Read carefully the following transactions:

(i) Purchased goods for Rs. 1,200 cash. .
(ii) Purchased goods for Rs. 1,200.
(iii) Purchased goods for Rs. 1,200 from Arun.
(iv) Purchased goods for Rs. 1,200 from Arun on cash.

Transaction (i) and (iv) are clear as it has been specifically stated that purchases have been made on cash. Thus the entry is :

Purchases account Dr. 1,200 To Cash account 1,200

Transaction (ii) and (iii) are not specific as to whether the purchases are for cash or on credit. However transaction (ii) does not mention any name of the supplier; therefore it implies that the purchases are for cash. Similarly transaction (iii) mentions the name of the supplier but is silent regarding cash-it implies that purchases are on credit: Thus the entry for transaction (iii) is

Purchases account Dr. 1,200 To Amex 1200.

2. Treatment of payment on personal/expenses account.

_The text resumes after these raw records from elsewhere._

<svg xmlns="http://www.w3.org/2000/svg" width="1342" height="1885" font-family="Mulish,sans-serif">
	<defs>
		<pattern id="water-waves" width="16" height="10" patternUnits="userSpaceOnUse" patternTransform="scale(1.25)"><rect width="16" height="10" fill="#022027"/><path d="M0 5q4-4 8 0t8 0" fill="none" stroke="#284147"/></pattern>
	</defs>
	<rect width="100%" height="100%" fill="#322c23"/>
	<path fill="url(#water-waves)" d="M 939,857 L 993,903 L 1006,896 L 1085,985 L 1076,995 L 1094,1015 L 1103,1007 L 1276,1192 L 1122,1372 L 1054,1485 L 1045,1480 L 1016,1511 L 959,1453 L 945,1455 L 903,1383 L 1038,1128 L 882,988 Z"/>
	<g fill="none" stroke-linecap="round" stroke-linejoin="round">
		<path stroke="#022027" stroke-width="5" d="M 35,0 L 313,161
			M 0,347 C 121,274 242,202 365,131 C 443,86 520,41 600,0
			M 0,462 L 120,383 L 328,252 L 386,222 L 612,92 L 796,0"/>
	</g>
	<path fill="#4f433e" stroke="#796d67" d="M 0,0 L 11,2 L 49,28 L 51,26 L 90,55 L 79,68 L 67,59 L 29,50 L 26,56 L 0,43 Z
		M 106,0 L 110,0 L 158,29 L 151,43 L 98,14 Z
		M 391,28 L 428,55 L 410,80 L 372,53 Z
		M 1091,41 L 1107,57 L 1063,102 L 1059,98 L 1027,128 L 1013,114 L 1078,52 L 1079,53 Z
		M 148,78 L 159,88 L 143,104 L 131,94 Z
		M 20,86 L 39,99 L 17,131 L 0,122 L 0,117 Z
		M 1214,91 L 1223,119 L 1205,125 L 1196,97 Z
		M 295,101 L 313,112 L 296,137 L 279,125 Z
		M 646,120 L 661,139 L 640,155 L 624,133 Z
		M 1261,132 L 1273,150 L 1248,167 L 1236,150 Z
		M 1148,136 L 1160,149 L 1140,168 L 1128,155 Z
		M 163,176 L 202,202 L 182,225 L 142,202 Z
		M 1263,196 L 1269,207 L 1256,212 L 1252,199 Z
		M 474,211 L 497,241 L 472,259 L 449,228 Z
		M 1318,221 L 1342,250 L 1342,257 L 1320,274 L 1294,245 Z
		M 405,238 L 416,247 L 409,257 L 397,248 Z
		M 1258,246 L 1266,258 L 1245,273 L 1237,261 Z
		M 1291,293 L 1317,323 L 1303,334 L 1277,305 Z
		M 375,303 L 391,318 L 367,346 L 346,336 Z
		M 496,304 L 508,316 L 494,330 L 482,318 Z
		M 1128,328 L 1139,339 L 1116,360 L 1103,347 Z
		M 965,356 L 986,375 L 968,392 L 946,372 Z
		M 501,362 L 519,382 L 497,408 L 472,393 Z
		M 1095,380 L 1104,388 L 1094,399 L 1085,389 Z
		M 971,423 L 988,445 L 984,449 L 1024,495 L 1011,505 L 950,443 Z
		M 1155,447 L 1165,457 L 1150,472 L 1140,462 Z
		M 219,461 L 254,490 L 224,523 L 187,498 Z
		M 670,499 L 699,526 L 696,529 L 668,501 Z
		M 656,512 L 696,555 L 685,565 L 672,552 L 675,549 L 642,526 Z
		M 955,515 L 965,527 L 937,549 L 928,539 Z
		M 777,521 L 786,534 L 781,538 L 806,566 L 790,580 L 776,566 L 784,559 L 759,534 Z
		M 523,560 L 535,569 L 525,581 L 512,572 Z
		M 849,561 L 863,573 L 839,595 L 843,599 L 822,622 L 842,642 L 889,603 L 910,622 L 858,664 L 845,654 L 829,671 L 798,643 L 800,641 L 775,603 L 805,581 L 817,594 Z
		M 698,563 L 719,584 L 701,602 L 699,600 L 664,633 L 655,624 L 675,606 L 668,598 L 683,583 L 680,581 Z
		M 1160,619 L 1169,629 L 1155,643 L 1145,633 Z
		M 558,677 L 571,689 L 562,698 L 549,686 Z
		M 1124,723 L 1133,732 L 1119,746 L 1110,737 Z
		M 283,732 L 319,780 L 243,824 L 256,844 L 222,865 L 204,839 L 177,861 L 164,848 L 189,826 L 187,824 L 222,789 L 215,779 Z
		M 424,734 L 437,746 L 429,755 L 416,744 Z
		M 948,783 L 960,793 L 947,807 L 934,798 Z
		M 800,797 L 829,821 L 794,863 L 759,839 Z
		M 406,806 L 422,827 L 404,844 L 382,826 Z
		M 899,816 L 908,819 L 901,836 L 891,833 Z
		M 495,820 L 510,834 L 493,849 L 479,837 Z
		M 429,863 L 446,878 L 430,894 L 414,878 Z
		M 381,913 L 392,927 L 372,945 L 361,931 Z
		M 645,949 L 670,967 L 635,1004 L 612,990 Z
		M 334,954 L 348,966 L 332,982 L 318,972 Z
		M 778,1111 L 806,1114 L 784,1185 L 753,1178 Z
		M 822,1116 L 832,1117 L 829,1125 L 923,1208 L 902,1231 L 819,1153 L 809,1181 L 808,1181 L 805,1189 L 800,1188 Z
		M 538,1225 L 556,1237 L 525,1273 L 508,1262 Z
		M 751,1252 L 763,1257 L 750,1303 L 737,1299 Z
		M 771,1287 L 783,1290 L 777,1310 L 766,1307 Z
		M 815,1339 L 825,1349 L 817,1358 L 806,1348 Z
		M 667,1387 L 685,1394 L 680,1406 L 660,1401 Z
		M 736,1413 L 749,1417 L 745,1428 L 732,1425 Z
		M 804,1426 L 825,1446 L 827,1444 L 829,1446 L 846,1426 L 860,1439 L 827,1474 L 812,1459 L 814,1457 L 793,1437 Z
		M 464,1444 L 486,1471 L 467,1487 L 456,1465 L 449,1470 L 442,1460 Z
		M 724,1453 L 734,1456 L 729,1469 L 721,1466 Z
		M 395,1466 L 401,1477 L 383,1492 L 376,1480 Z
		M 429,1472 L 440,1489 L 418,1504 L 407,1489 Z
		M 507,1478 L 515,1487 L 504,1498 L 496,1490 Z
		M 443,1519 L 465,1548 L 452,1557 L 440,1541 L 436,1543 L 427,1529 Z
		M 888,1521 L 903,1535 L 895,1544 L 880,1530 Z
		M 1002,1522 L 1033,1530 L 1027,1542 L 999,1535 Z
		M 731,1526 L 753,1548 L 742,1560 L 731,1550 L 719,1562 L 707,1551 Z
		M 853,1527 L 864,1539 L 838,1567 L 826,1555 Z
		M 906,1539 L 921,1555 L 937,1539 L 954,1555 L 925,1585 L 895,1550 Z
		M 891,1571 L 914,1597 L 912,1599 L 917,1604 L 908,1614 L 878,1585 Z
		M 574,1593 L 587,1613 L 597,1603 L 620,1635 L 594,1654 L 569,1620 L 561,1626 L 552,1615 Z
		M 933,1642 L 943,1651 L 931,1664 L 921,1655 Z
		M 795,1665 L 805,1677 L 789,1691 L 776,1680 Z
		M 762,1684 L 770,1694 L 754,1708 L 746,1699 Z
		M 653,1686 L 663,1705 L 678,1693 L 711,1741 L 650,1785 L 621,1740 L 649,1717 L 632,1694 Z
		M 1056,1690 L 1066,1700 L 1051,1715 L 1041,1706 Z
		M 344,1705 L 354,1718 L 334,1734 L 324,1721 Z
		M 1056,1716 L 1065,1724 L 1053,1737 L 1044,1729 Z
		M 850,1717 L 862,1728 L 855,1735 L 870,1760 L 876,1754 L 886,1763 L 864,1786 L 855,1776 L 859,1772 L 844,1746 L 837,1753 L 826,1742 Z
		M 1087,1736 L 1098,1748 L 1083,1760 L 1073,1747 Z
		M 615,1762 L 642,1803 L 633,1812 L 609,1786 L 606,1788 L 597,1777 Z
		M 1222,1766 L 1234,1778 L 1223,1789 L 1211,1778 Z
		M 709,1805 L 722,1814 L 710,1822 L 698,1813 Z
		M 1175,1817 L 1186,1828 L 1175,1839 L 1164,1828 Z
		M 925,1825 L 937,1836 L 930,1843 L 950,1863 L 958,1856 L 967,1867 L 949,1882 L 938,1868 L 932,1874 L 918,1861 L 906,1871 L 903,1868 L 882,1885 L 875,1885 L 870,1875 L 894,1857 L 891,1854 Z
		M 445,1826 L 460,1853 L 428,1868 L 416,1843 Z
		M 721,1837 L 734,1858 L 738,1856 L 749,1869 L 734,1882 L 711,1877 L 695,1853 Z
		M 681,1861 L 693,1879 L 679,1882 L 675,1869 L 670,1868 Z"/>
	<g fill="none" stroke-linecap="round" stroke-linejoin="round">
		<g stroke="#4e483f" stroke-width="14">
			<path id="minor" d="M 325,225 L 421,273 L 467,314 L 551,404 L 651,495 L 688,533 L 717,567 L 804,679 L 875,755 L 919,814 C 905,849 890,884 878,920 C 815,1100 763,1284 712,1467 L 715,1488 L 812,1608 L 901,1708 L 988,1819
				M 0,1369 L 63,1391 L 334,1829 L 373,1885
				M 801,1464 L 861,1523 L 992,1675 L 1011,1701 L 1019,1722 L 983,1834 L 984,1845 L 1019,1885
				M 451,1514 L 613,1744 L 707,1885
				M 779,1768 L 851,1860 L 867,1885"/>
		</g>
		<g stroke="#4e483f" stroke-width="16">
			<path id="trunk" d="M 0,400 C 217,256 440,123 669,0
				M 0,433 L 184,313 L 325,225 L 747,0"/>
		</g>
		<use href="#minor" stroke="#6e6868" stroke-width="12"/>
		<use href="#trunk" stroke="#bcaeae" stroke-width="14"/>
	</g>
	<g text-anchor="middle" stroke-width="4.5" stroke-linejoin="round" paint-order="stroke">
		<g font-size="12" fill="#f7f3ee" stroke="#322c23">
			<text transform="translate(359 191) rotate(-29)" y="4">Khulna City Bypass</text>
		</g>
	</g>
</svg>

When payment is made to a person against amount due to him as per his ledger account-the personal account of the creditor should be debited. However if the payment is being made to a person representing business expenditure then the particular expenditure (nominal) account should be debited.

3. Treatment of receipt on personal/ income account.

When amount is received from a person against amount recoverable from him as per ledger account-the personal account of the debtor should be credited. However if the amount received represents business income, then the particular income (nominal) account should be credited.